— Прекрати! — завопил мужчина, обеими руками хватая ее за щиколотки. — Проклятье! Я сказал,
Она замерла, пытаясь перевести дыхание, пытаясь думать. В голове звенело, и ей никак не удавалось сосредоточиться. В двух футах от нее все еще была отворена входная дверь, за которой виднелся плавный изгиб дорожки, ведущей к припаркованной на улице машине. Абигайль изогнулась, чтобы взглянуть в лицо противнику. Он стоял на коленях и держал ее за ноги, не давая вырваться. Нож лежал рядом, на полу. У него были зловещие черные глаза — два осколка гранита под тяжелыми веками. Мощная грудная клетка вздымалась и опадала. Он тоже пытался отдышаться. Его рубашка была пропитана кровью.
Кровью Эммы.
Абигайль напряглась и рванулась вперед, успев вонзить ногти мужчине в глаза прежде, чем он наотмашь ударил ее по лицу. Но Абигайль продолжала вдавливать пальцы, чувствуя, как подаются глазные яблоки. Его пальцы сомкнулись у нее на запястьях. Он пытался оторвать ее руки от лица, но Абигайль не сдавалась. Он был в двадцать раз сильнее ее, но она думала только об Эмме, о той доле секунды, на которую увидела наверху свою дочь, о позе, в которой она лежала, и о задранном на маленькую грудь подоле юбки. Девушку почти невозможно было узнать, ее голова превратилась в кроваво-красное месиво. Он отнял все, даже прекрасное лицо ее дочери.
— Подонок! — закричала Абигайль, когда мужчина оторвал ее руки от своих глаз.
Она впилась зубами в его пальцы и сжимала их до тех пор, пока не прокусила до кости. Мужчина дико закричал, но не выпустил ее запястий. На этот раз Абигайль, ударив его коленом, попала точно в пах. Окровавленные глаза нападавшего широко открылись, изо рта пахнуло кислым дыханием. Хватка мужчины ослабела, но он не разжал пальцев. Упав на спину, он увлек Абигайль за собой.

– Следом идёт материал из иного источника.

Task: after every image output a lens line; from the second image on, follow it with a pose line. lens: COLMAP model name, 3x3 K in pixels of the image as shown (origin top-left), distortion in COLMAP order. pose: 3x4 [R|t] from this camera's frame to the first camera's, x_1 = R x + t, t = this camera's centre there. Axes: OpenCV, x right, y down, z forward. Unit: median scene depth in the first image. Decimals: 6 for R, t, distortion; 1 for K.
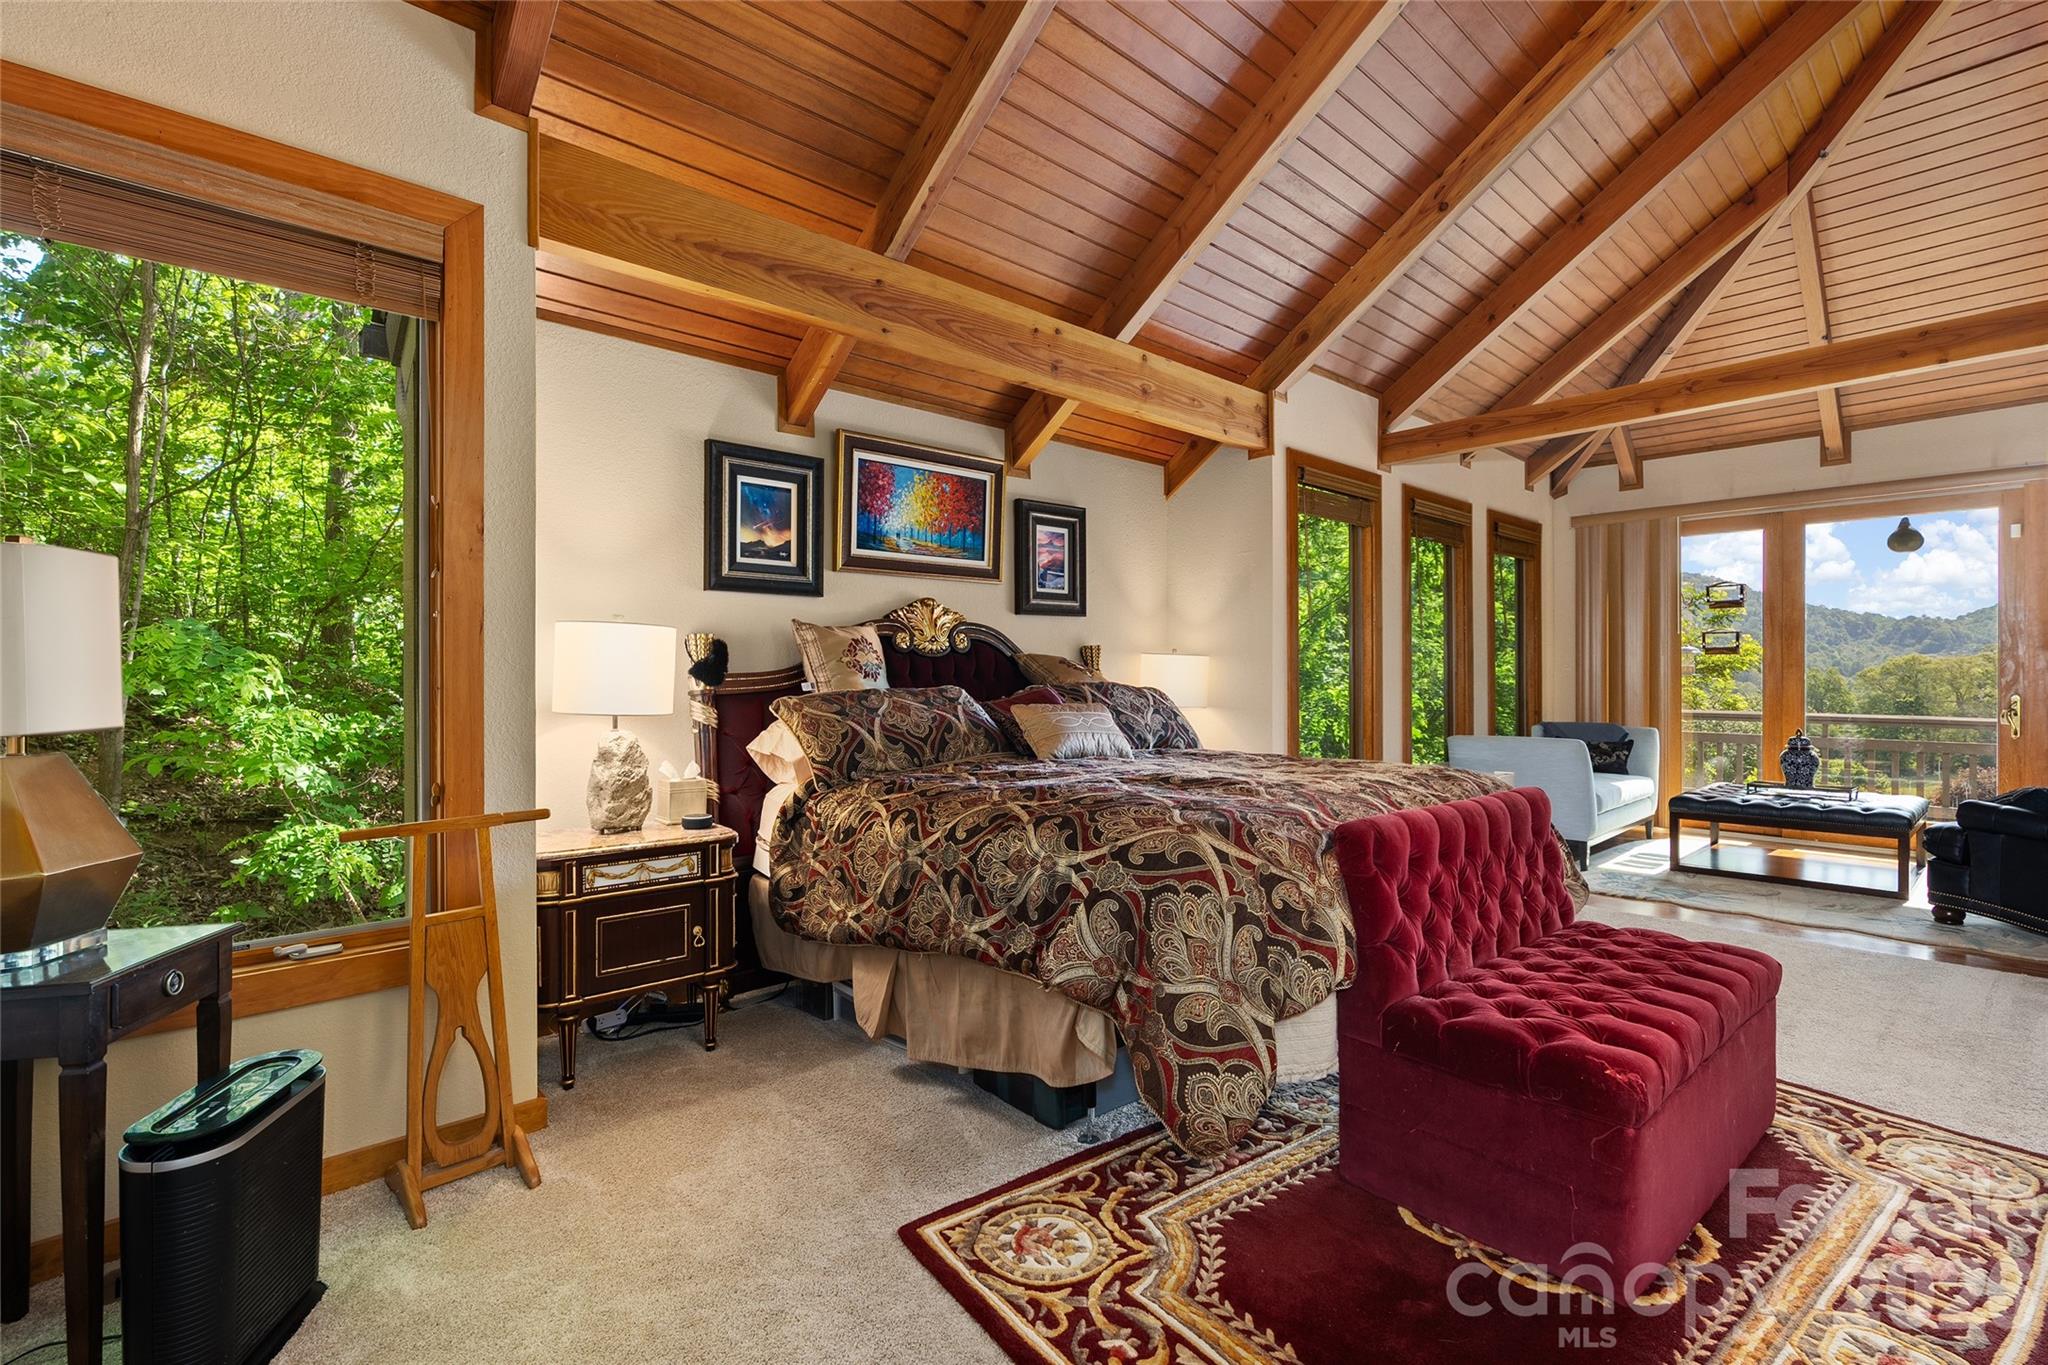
lens RADIAL K [[884.3, 0, 1035.6], [0, 884.3, 673.2], [0, 0, 1]] dist [-0.003289, -0.000235]
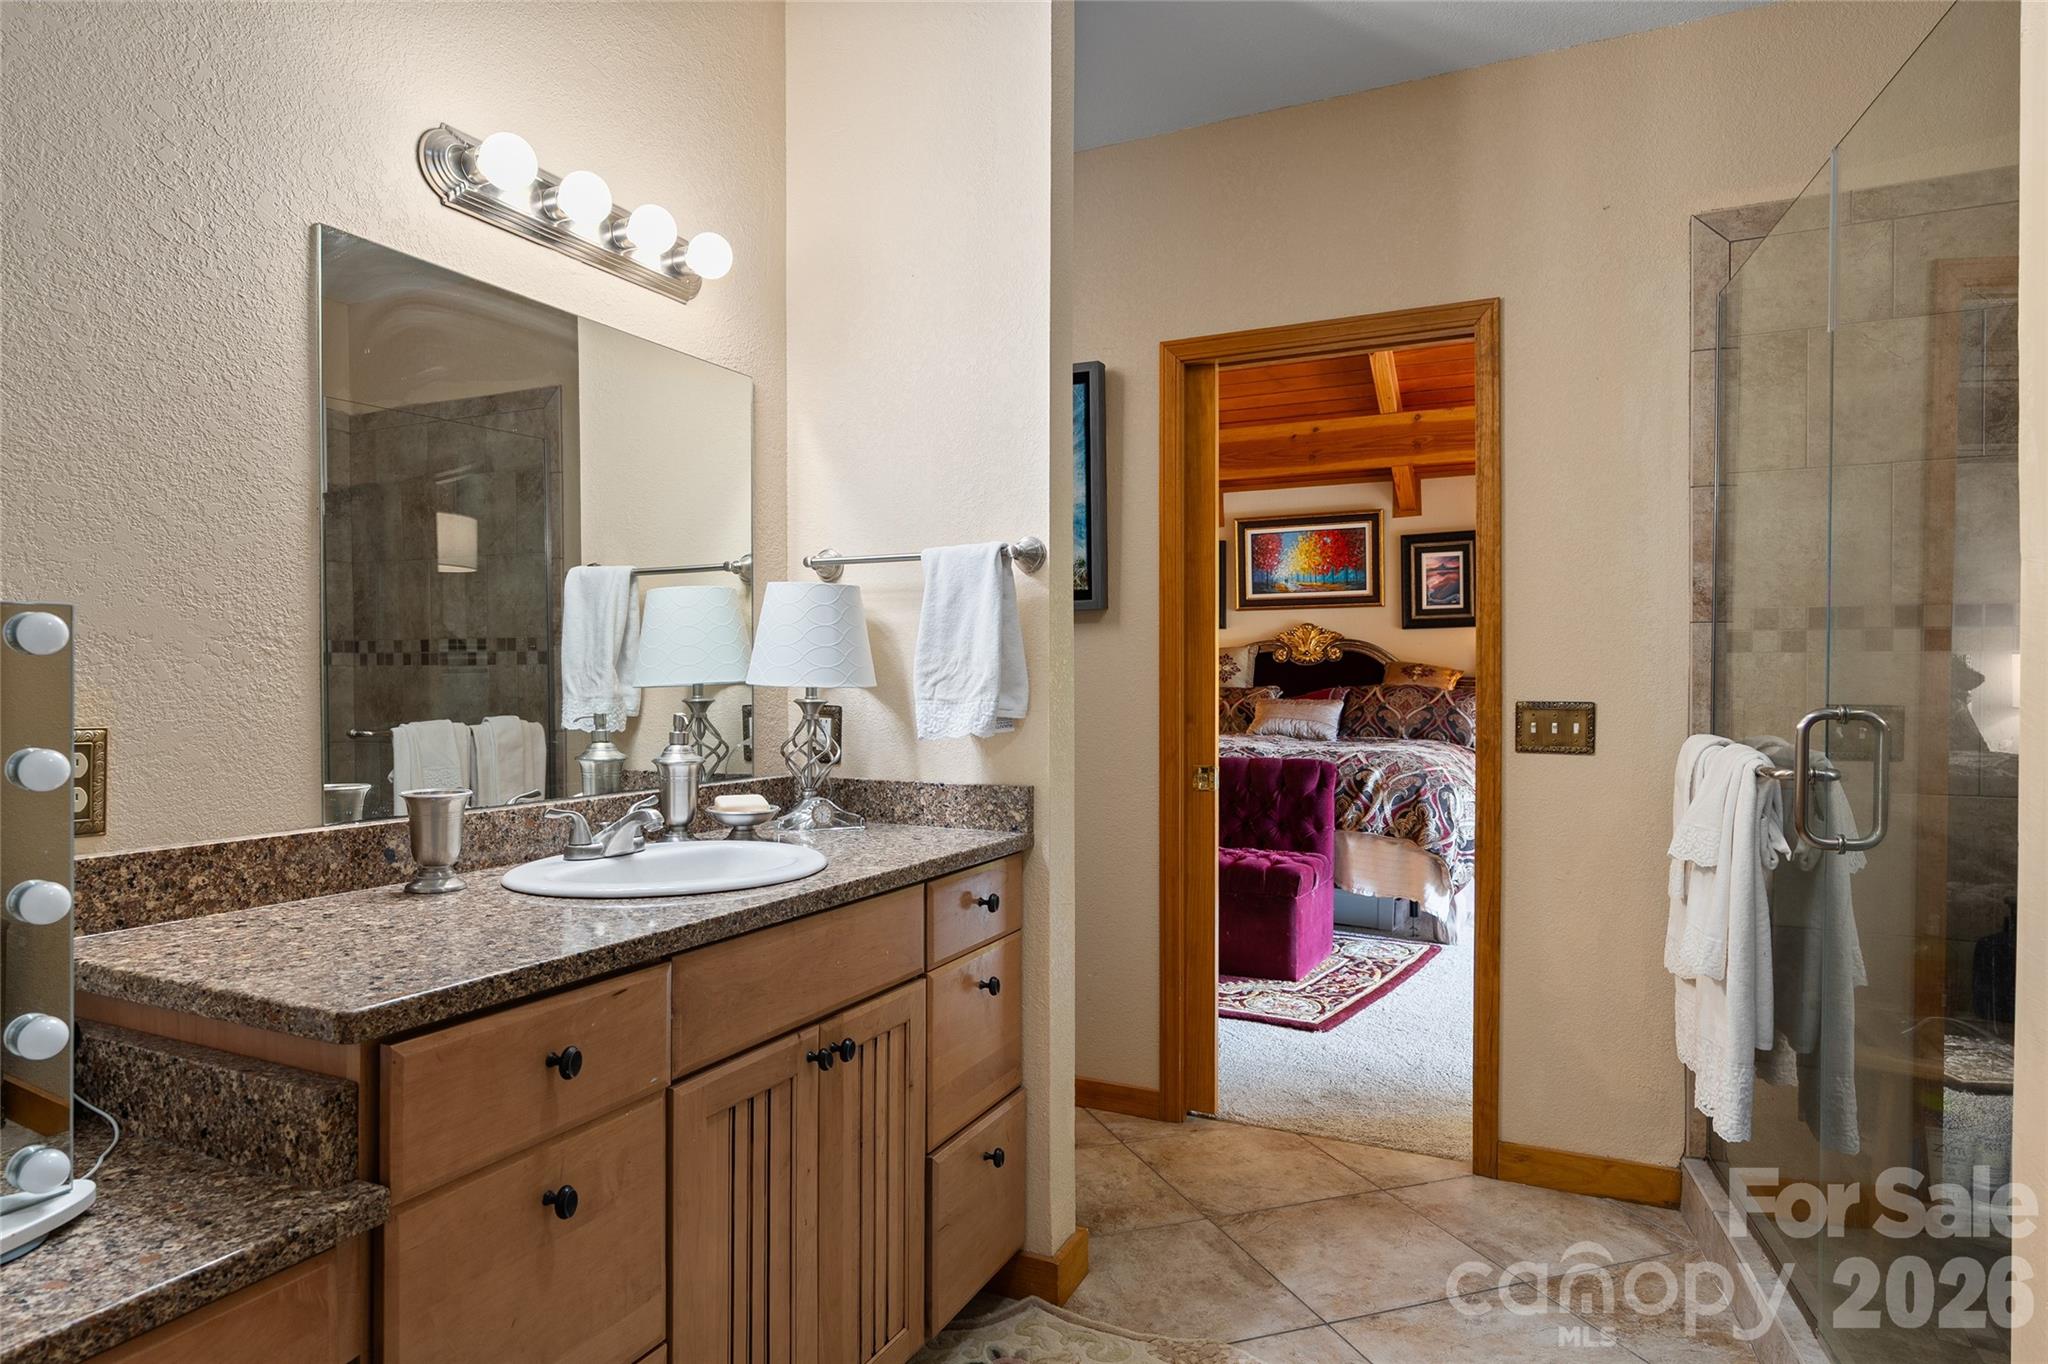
lens RADIAL K [[1153.4, 0, 1027.4], [0, 1153.4, 681.6], [0, 0, 1]] dist [0.001390, 0.000781]
pose [[0.370040, 0.007814, -0.928983, 1.346105], [-0.004592, 0.999968, 0.006582, -0.003324], [0.929005, 0.001830, 0.370064, -0.072105]]
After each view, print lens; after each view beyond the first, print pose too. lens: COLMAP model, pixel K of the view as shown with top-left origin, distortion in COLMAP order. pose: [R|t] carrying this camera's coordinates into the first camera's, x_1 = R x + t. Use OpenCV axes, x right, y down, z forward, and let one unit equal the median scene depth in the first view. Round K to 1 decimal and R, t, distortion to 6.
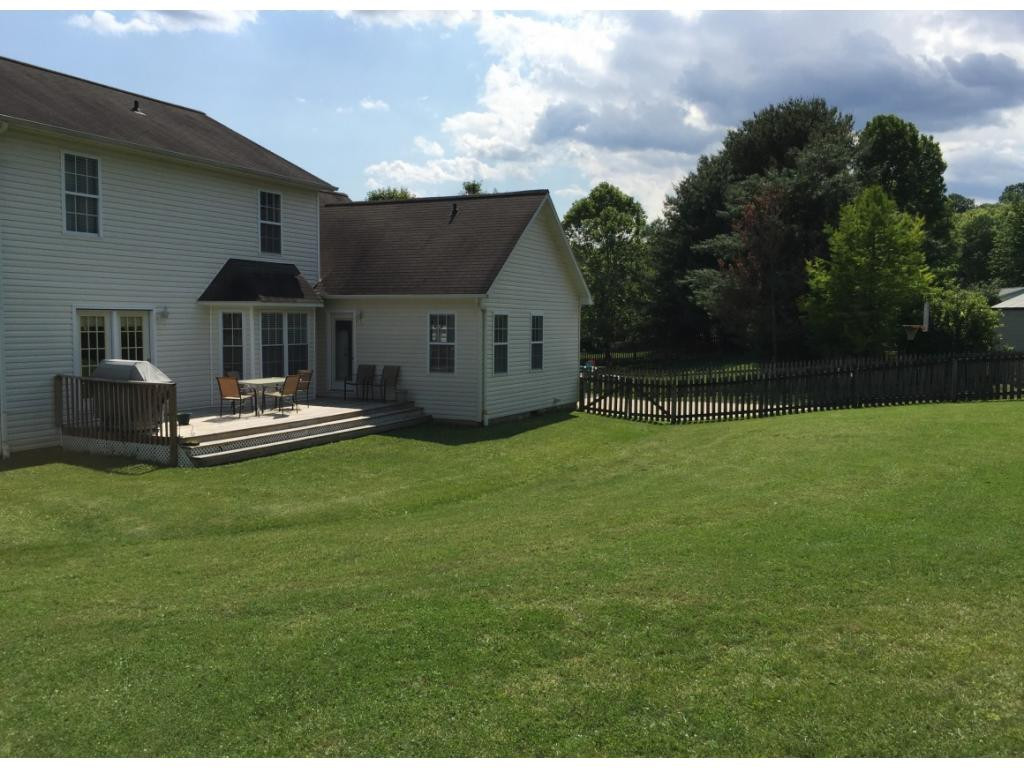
lens RADIAL K [[890.7, 0, 512.0], [0, 890.7, 384.0], [0, 0, 1]] dist [0.037105, -0.007497]
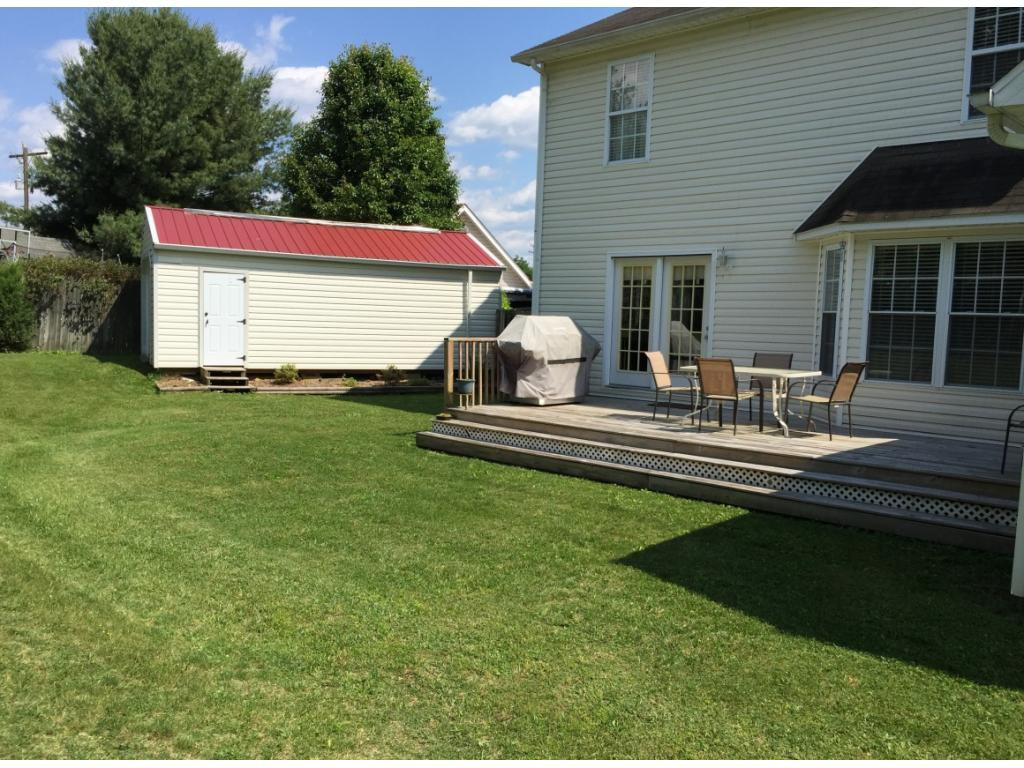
lens RADIAL K [[903.6, 0, 510.6], [0, 903.6, 406.9], [0, 0, 1]] dist [0.005406, -0.003812]
pose [[-0.315974, 0.072059, -0.946027, 0.266712], [-0.107611, 0.987955, 0.111195, -0.025504], [0.942645, 0.136937, -0.304414, 0.970256]]
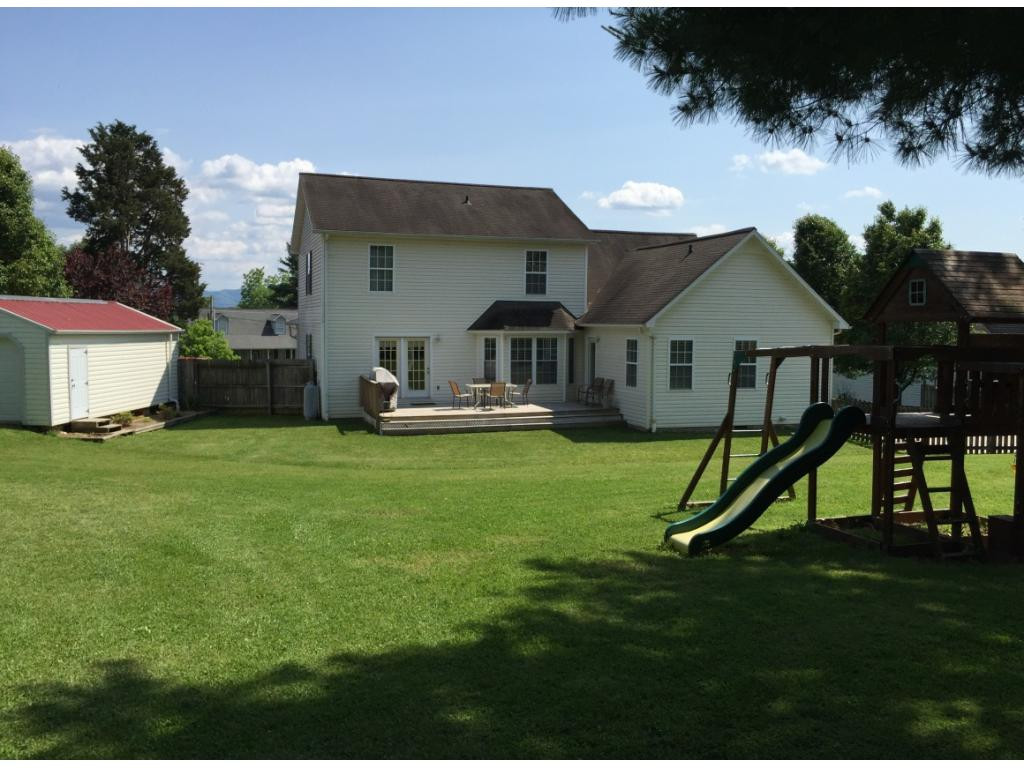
lens RADIAL K [[823.9, 0, 512.0], [0, 823.9, 384.0], [0, 0, 1]] dist [-0.001372, -0.002277]
pose [[0.700280, 0.045856, -0.712394, 0.651029], [-0.052853, 0.998526, 0.012320, -0.023081], [0.711909, 0.029024, 0.701672, 0.087255]]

Ее руки автоматически сомкнулись вокруг его шеи. Она чувствовала, как двигаются под ладонями хрящи его горла. Кольца пищевода гнулись, как мягкий пластик. Он крепче стиснул ее запястья, но Абигайль все же удалось упереться локтями. Это позволило ей всем весом навалиться на врага. Ее трясущиеся руки и плечи пронзила острая боль, пальцы свело судорогой, как будто в нервные окончания вонзились тысячи крошечных иголок. Она ощутила под ладонями вибрацию — это мужчина пытался заговорить. Поле ее зрения снова сузилось, и она увидела красные точки, быстро покрывающие белки его глаз, его мокрые губы и вывалившийся язык. Она сидела на нем сверху и чувствовала, как он выгнул спину, пытаясь ее сбросить.
Вдруг явилась непрошеная мысль о Поле. Она вспомнила ночь, когда они зачали Эмму. Тогда Абигайль совершенно точно знала, просто знала, что они делают ребенка. Она точно так, как сейчас, сидела верхом на муже, желая знать наверняка, что выжала из него все, до последней капли, чтобы их ребенок получился просто идеальным.